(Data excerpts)
[Start of Attachment]

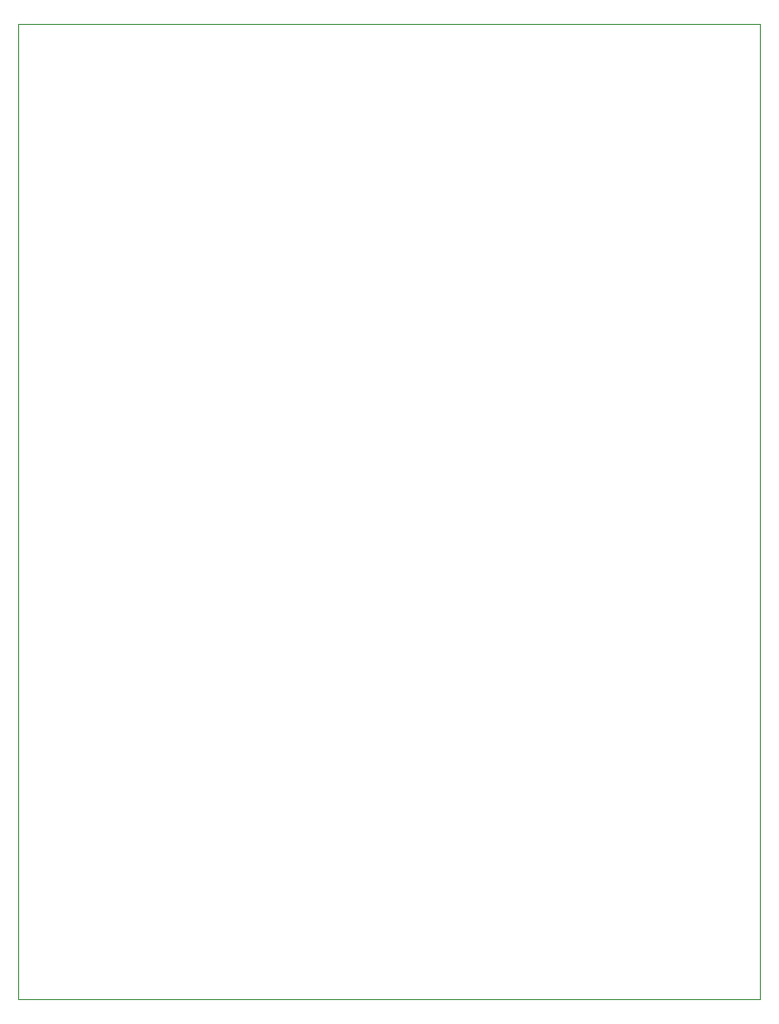
<source format=gbr>
%TF.GenerationSoftware,KiCad,Pcbnew,(6.0.2)*%
%TF.CreationDate,2022-09-11T13:52:49-05:00*%
%TF.ProjectId,IF-GBP-02,49462d47-4250-42d3-9032-2e6b69636164,rev?*%
%TF.SameCoordinates,Original*%
%TF.FileFunction,Profile,NP*%
%FSLAX46Y46*%
G04 Gerber Fmt 4.6, Leading zero omitted, Abs format (unit mm)*
G04 Created by KiCad (PCBNEW (6.0.2)) date 2022-09-11 13:52:49*
%MOMM*%
%LPD*%
G01*
G04 APERTURE LIST*
%TA.AperFunction,Profile*%
%ADD10C,0.002000*%
%TD*%
G04 APERTURE END LIST*
D10*
X181131600Y-144466600D02*
X115431600Y-144466600D01*
X115431600Y-144466600D02*
X115431600Y-58166600D01*
X181131600Y-58166600D02*
X181131600Y-144466600D01*
X115431600Y-58166600D02*
X181131600Y-58166600D01*
M02*

</source>
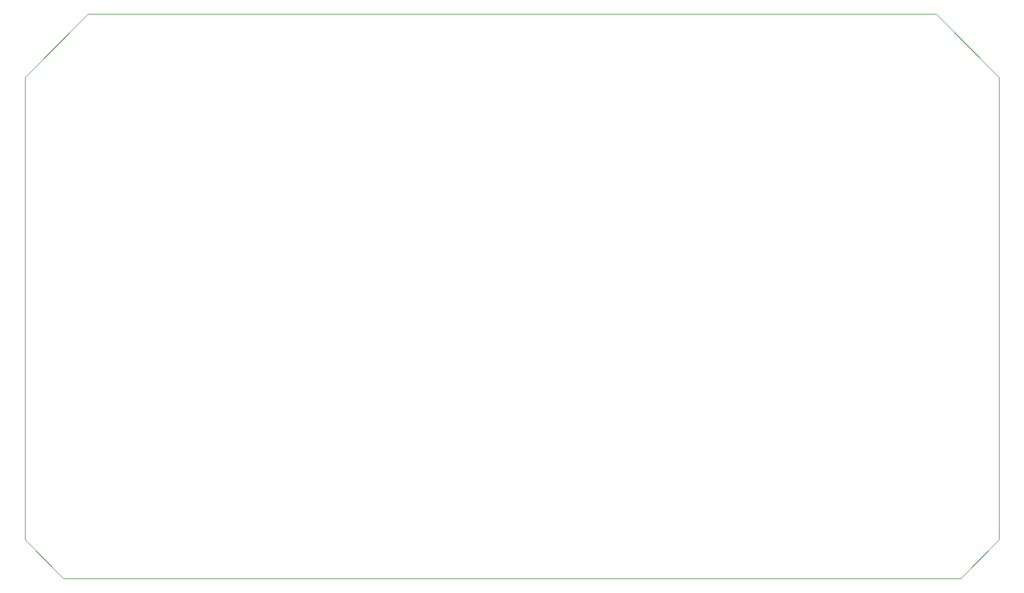
<source format=gbr>
%TF.GenerationSoftware,KiCad,Pcbnew,8.0.2*%
%TF.CreationDate,2024-05-17T15:28:23-04:00*%
%TF.ProjectId,QATCH_MUX_PCB_v1,51415443-485f-44d5-9558-5f5043425f76,rev?*%
%TF.SameCoordinates,Original*%
%TF.FileFunction,Profile,NP*%
%FSLAX46Y46*%
G04 Gerber Fmt 4.6, Leading zero omitted, Abs format (unit mm)*
G04 Created by KiCad (PCBNEW 8.0.2) date 2024-05-17 15:28:23*
%MOMM*%
%LPD*%
G01*
G04 APERTURE LIST*
%TA.AperFunction,Profile*%
%ADD10C,0.100000*%
%TD*%
G04 APERTURE END LIST*
D10*
X135650754Y-145700002D02*
X168849246Y-145700002D01*
X86964466Y-145700002D02*
X135650766Y-145700002D01*
X81307612Y-140043148D02*
X86964466Y-145700002D01*
X217535534Y-145700002D02*
X168849246Y-145700002D01*
X81307612Y-72692388D02*
X90500000Y-63500000D01*
X90500000Y-63500000D02*
X132115220Y-63500000D01*
X172384780Y-63500000D02*
X132115220Y-63500000D01*
X223192388Y-72692388D02*
X214000000Y-63500000D01*
X81307612Y-72692388D02*
X81307612Y-140043148D01*
X172384780Y-63500000D02*
X214000000Y-63500000D01*
X223192388Y-72692388D02*
X223192388Y-140043148D01*
X223192388Y-140043148D02*
X217535534Y-145700002D01*
M02*

</source>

[End of Attachment]

> [INSTRUCTION] The answer must be every line from the records above that contains the word "Created", copied out.

> [SOLUTION FOR THIS EXERCISE]
G04 Created by KiCad (PCBNEW (6.0.2)) date 2022-09-11 13:52:49*
G04 Created by KiCad (PCBNEW 8.0.2) date 2024-05-17 15:28:23*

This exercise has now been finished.